Na primeira sessão, conduzida pelo juiz Nuno Filipe Coelho, a co-arguida Ana Cristina Costa contradisse os relatórios de enfermagem onde estão apontados todos os procedimentos clínicos. "Se a enfermeira escreveu, não fui eu que mandei" e "a enfermeira deve ter interpretado mal": estas foram as suas respostas quando confrontada com os autos do processo.

A parturiente Ana Gonçalves tinha 35 anos e era uma grávida de alto risco: havia perdido um bebé por malformação múltipla e tem uma filha com deficiências. Entrou no hospital pelas 03h00 da madrugada com ruptura da bolsa de águas e o seu bebé nasceu morto às 14h42.

FranciscoMadeira refutou ontem as acusações: "É impossível os fórceps tocarem na zona occipital [crânio] do bebé porque para entrarem no canal vaginal são encostadosàs bochechas", disse, salientando que o bebé estava em sofrimento há horas. "Vi a grávida às 14h30. Quando li o CTG [batimento cardíaco do feto] percebi que estávamos perante um CTG patológico".

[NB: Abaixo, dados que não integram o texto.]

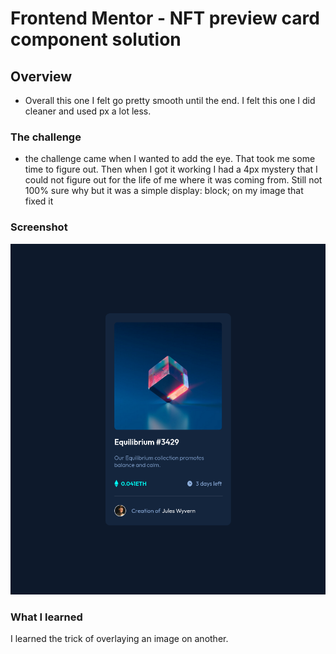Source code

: # Frontend Mentor - NFT preview card component solution

## Overview

- Overall this one I felt go pretty smooth until the end. I felt this one I did cleaner and used px a lot less.

### The challenge

- the challenge came when I wanted to add the eye. That took me some time to figure out. Then when I got it working I had a 4px mystery that I could not figure out for the life of me where it was coming from. Still not 100% sure why but it was a simple display: block; on my image that fixed it

### Screenshot

![](./images/screen-shot.png)

### What I learned

I learned the trick of overlaying an image on another.
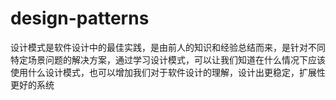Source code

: # design-patterns
设计模式是软件设计中的最佳实践，是由前人的知识和经验总结而来，是针对不同特定场景问题的解决方案，通过学习设计模式，可以让我们知道在什么情况下应该使用什么设计模式，也可以增加我们对于软件设计的理解，设计出更稳定，扩展性更好的系统
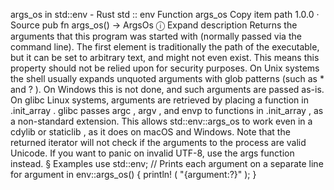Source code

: args_os in std::env - Rust
std
::
env
Function
args_os
Copy item path
1.0.0
·
Source
pub fn args_os() ->
ArgsOs
ⓘ
Expand description
Returns the arguments that this program was started with (normally passed
via the command line).
The first element is traditionally the path of the executable, but it can be
set to arbitrary text, and might not even exist. This means this property should
not be relied upon for security purposes.
On Unix systems the shell usually expands unquoted arguments with glob patterns
(such as
*
and
?
). On Windows this is not done, and such arguments are
passed as-is.
On glibc Linux systems, arguments are retrieved by placing a function in
.init_array
.
glibc passes
argc
,
argv
, and
envp
to functions in
.init_array
, as a non-standard
extension. This allows
std::env::args_os
to work even in a
cdylib
or
staticlib
, as it
does on macOS and Windows.
Note that the returned iterator will not check if the arguments to the
process are valid Unicode. If you want to panic on invalid UTF-8,
use the
args
function instead.
§
Examples
use
std::env;
// Prints each argument on a separate line
for
argument
in
env::args_os() {
println!
(
"{argument:?}"
);
}
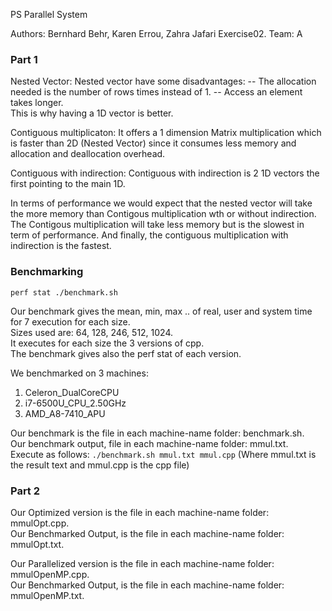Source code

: PS Parallel System

Authors: Bernhard Behr, Karen Errou, Zahra Jafari
Exercise02.
Team: A

### Part 1

Nested Vector: Nested vector have some disadvantages: 
-- The allocation needed is the number of rows times instead of 1.
-- Access an element takes longer.  
This is why having a 1D vector is better.

Contiguous multiplicaton: It offers a 1 dimension Matrix multiplication which is faster than 2D (Nested Vector) since it consumes less memory and allocation and deallocation overhead.

Contiguous with indirection: Contiguous with indirection is 2 1D vectors the first pointing to the main 1D.

In terms of performance we would expect that the nested vector will take the more memory than Contigous multiplication wth or without indirection.
The Contigous multiplication will take less memory but is the slowest in term of performance.
And finally, the contiguous multiplication with indirection is the fastest. 

### Benchmarking  

`perf stat ./benchmark.sh `  

Our benchmark gives the mean, min, max .. of real, user and system time for 7 execution for each size.  
Sizes used are: 64, 128, 246, 512, 1024.  
It executes for each size the 3 versions of cpp.  
The benchmark gives also the perf stat of each version.  

We benchmarked on 3 machines:    
1. Celeron_DualCoreCPU  
2. i7-6500U_CPU_2.50GHz  
3. AMD_A8-7410_APU  

Our benchmark is the file in each machine-name folder: benchmark.sh.  
Our benchmark output, file in each machine-name folder: mmul.txt.  
Execute as follows: ` ./benchmark.sh mmul.txt mmul.cpp `  (Where mmul.txt is the result text and mmul.cpp is the cpp file)

### Part 2

Our Optimized version is the file in each machine-name folder: mmulOpt.cpp.  
Our Benchmarked Output, is the file in each machine-name folder: mmulOpt.txt.  

Our Parallelized version is the file in each machine-name folder: mmulOpenMP.cpp. </br> 
Our Benchmarked Output, is the file in each machine-name folder: mmulOpenMP.txt.  

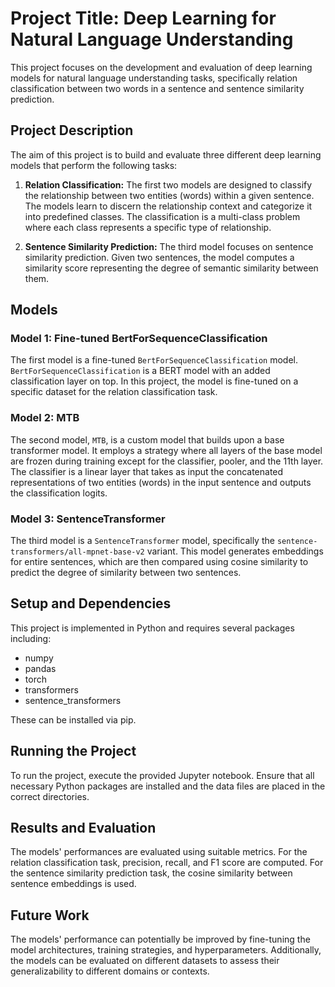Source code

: # Project Title: Deep Learning for Natural Language Understanding

This project focuses on the development and evaluation of deep learning models for natural language understanding tasks, specifically relation classification between two words in a sentence and sentence similarity prediction.

## Project Description

The aim of this project is to build and evaluate three different deep learning models that perform the following tasks:

1. **Relation Classification:** The first two models are designed to classify the relationship between two entities (words) within a given sentence. The models learn to discern the relationship context and categorize it into predefined classes. The classification is a multi-class problem where each class represents a specific type of relationship.

2. **Sentence Similarity Prediction:** The third model focuses on sentence similarity prediction. Given two sentences, the model computes a similarity score representing the degree of semantic similarity between them.

## Models

### Model 1: Fine-tuned BertForSequenceClassification

The first model is a fine-tuned `BertForSequenceClassification` model. `BertForSequenceClassification` is a BERT model with an added classification layer on top. In this project, the model is fine-tuned on a specific dataset for the relation classification task.

### Model 2: MTB

The second model, `MTB`, is a custom model that builds upon a base transformer model. It employs a strategy where all layers of the base model are frozen during training except for the classifier, pooler, and the 11th layer. The classifier is a linear layer that takes as input the concatenated representations of two entities (words) in the input sentence and outputs the classification logits.

### Model 3: SentenceTransformer

The third model is a `SentenceTransformer` model, specifically the `sentence-transformers/all-mpnet-base-v2` variant. This model generates embeddings for entire sentences, which are then compared using cosine similarity to predict the degree of similarity between two sentences.

## Setup and Dependencies

This project is implemented in Python and requires several packages including:

- numpy
- pandas
- torch
- transformers
- sentence_transformers

These can be installed via pip.

## Running the Project

To run the project, execute the provided Jupyter notebook. Ensure that all necessary Python packages are installed and the data files are placed in the correct directories.

## Results and Evaluation

The models' performances are evaluated using suitable metrics. For the relation classification task, precision, recall, and F1 score are computed. For the sentence similarity prediction task, the cosine similarity between sentence embeddings is used.

## Future Work

The models' performance can potentially be improved by fine-tuning the model architectures, training strategies, and hyperparameters. Additionally, the models can be evaluated on different datasets to assess their generalizability to different domains or contexts.
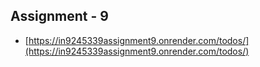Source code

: ## Assignment - 9
- [https://in9245339assignment9.onrender.com/todos/](https://in9245339assignment9.onrender.com/todos/)
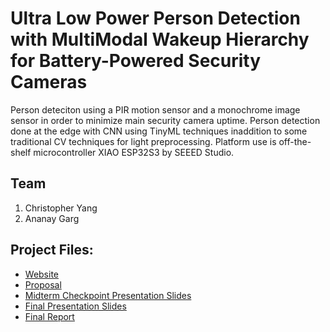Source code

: # Ultra Low Power Person Detection with MultiModal Wakeup Hierarchy for Battery-Powered Security Cameras
Person deteciton using a PIR motion sensor and a monochrome image sensor in order to minimize main security camera uptime. Person detection done at the edge with CNN using TinyML techniques inaddition to some traditional CV techniques for light preprocessing. Platform use is off-the-shelf microcontroller XIAO ESP32S3 by SEEED Studio.

## Team
1. Christopher Yang
2. Ananay Garg

## Project Files:

* [Website](https://ananayg.github.io/multimodal_intrusion_detection/)
* [Proposal](https://ananayg.github.io/multimodal_intrusion_detection/proposal)
* [Midterm Checkpoint Presentation Slides](http://)
* [Final Presentation Slides](http://)
* [Final Report](https://ananayg.github.io/multimodal_intrusion_detection/report)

A sessão foi pautada pelas contradições entre os arguidos. Ana Cristina Costa atribuiu o facto de o CTG revelar períodos longos de ausência de batimentos ou então ocorrência abaixo dos cem por minuto ou acima dos 160 ao "gel e à obesidade da mãe que faziam com que o eléctrodo se deslocasse", enquanto Francisco Madeira diz que um CTG patológico implicaria retirar imediatamente o bebé. Outra contradição prende-se com o facto de a médica ter administrado petidina (um opiáceo) à grávida e o médico dizer que aquele fármaco já não se usava ( recorre-se à epidural) por provocar depressão respiratória na mãe e no feto. O julgamento prossegue na segunda-feira.

OUTROS CASOS

LISBOA

Uma anestesista e uma enfermeira do Hospital Egas Moniz estão a ser julgadas por homicídio por negligência de um homem com 30 anos, que morreu asfixiado em Agosto de 2002, após ter sido operado a um quisto no pescoço.

LEIRIA

O Hospital de Santo André foi condenado a pagar uma indemnização de 37 500 euros a uma mulher que correu risco de vida por lhe terem deixado uma compressa no corpo após uma operação.

 

VISEU

Um cirurgião do Hospital de São Teotónio foi condenado a um ano de prisão, com pena suspensa por homicídio negligente.